The problem is not wildfires in general, Yocum said. The problem is their interaction with people, which has increased alongside Malibu’s population over the past 30 years. Yocum said when people started moving and building homes in Malibu, they unintentionally created more fuel for wildfires as a byproduct.
“When you build a home and it’s made of wood, that’s also a fuel source,” Yocum said. “When [people] started moving in, they started planting high-fire hazard type plants: palms, acacia, eucalyptus, pines. It just made it worse.”
Pepperdine is no stranger to these wildfires: At least five wildfires have impacted the Malibu campus since 1993, according to Pepperdine’s emergency information website. The exact amount of money Pepperdine has spent on fire prevention and wildfire-related damages is unclear because Chief Operating Officer Phil Phillips declined to respond to emailed questions.
The Graphic seeks to conduct real-time interviews (either in-person, on the phone or on Zoom) for all stories. Real-time interviews allow reporters to seek clarity and context to better understand a subject. In some cases, the Graphic will use email responses for data, abroad travel, breaking news with a small comment needed, medical leave, leaves of absence or on a case-by-case basis. The Graphic will reach out to a source multiple times to schedule an interview, but they may not respond or decline to comment.
Pepperdine utilizes a shelter-in-place policy during wildfires, which the LACFD reviews annually. Stephens said the Caf was still open during the Woolsey Fire, which made the ordeal more bearable.
“They were great at keeping all of us kind of calm, keeping us in like a sense of, ‘Oh, we’re being fed, we’re being taken care of,’” Stephens said.
Education As a Solution
Thinking back to November 2018, Stephens said hers and her peers’ experiences with the Woolsey Fire made the seemingly-remote impacts of climate change feel all too close.
“If you want to put a positive spin on it, it was a great educational opportunity to kind of bring to light this larger issue of climate change,” Stephens said.
Fighting wildfires starts years before they have burned a single acre, Yocum said. To prepare, students and young people need to learn that wildfires are burning more frequently and longer due to climate change.
“Education is paramount,” Yocum said. “Those are the folks that are going to be managing our forests, managing our cities, managing communities. They’re going to want to know how to handle these things.”
Doran said he agrees more education is needed, and that Pepperdine needs to be more direct in its language with regard to climate change.

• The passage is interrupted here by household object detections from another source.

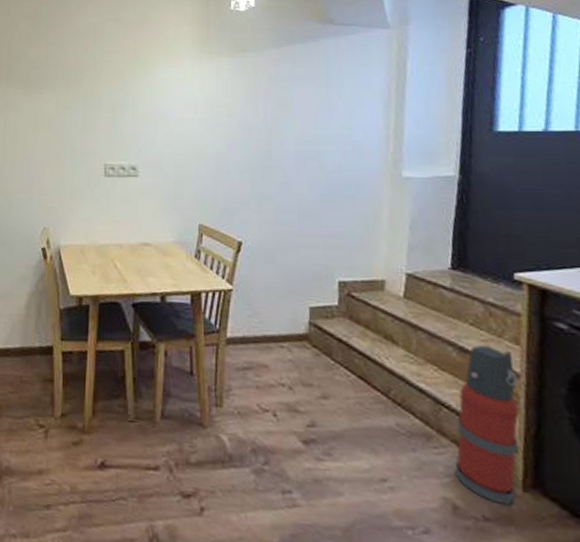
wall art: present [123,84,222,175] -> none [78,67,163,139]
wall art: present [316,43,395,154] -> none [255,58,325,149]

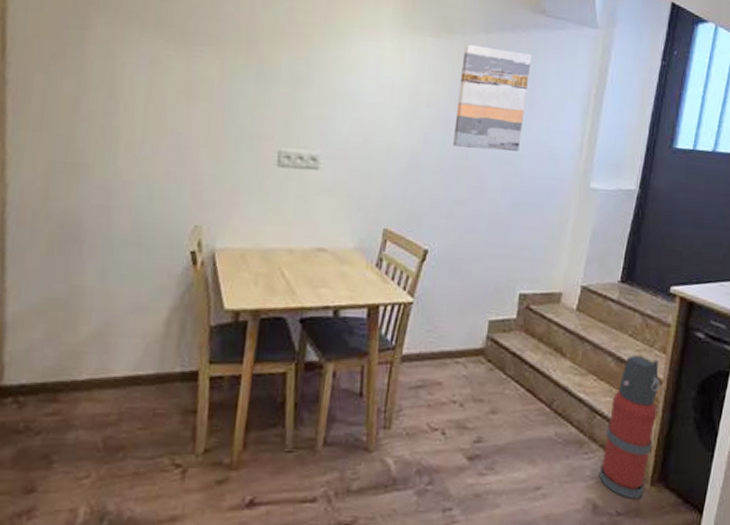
wall art: none [255,58,325,149] -> present [452,44,532,152]

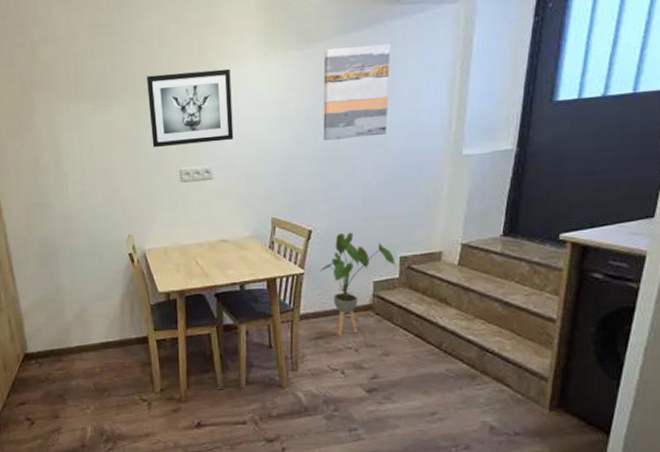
wall art: none [248,25,359,126] -> present [147,68,234,148]
house plant: none [430,257,514,386] -> present [319,232,396,337]
fire extinguisher: present [599,354,661,500] -> none [493,298,555,423]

“When our Center for Sustainability website says, ‘We have an open dialogue on climate change and sustainability,’ and uses this kind of code language, it seems to me that we’re not doing our best job in saying that all the science is as accurate as it can be, and so we should be treating this deadly seriously,” Doran said. “There’s a missed opportunity, considering our public-facing website doesn’t even talk about this issue.”

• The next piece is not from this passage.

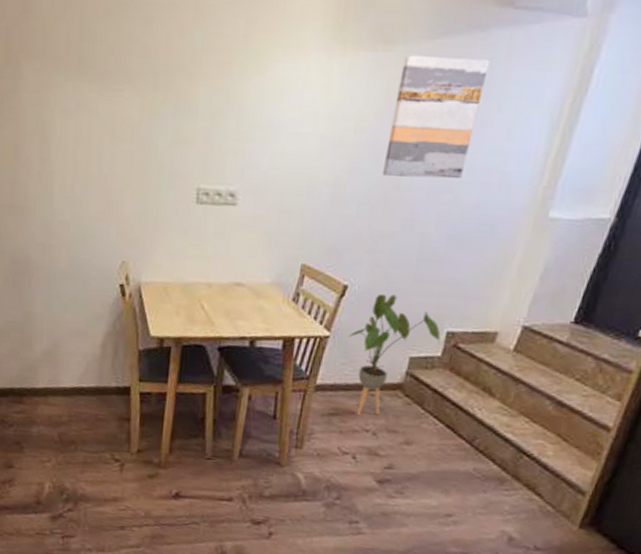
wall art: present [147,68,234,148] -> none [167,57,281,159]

Doran said progress will look like more students being educated on sustainability and sound like more direct language from Pepperdine regarding climate change.
When progress is made, Holmlund said, it is vital to recognize and appreciate it.
“It’s also really important to celebrate steps in the right direction,” Holmlund said. “It doesn’t have to be an all or nothing. We’re not going to give up just because we can’t stop it tomorrow, right? We celebrate steps in the right direction and continue to work for progress.”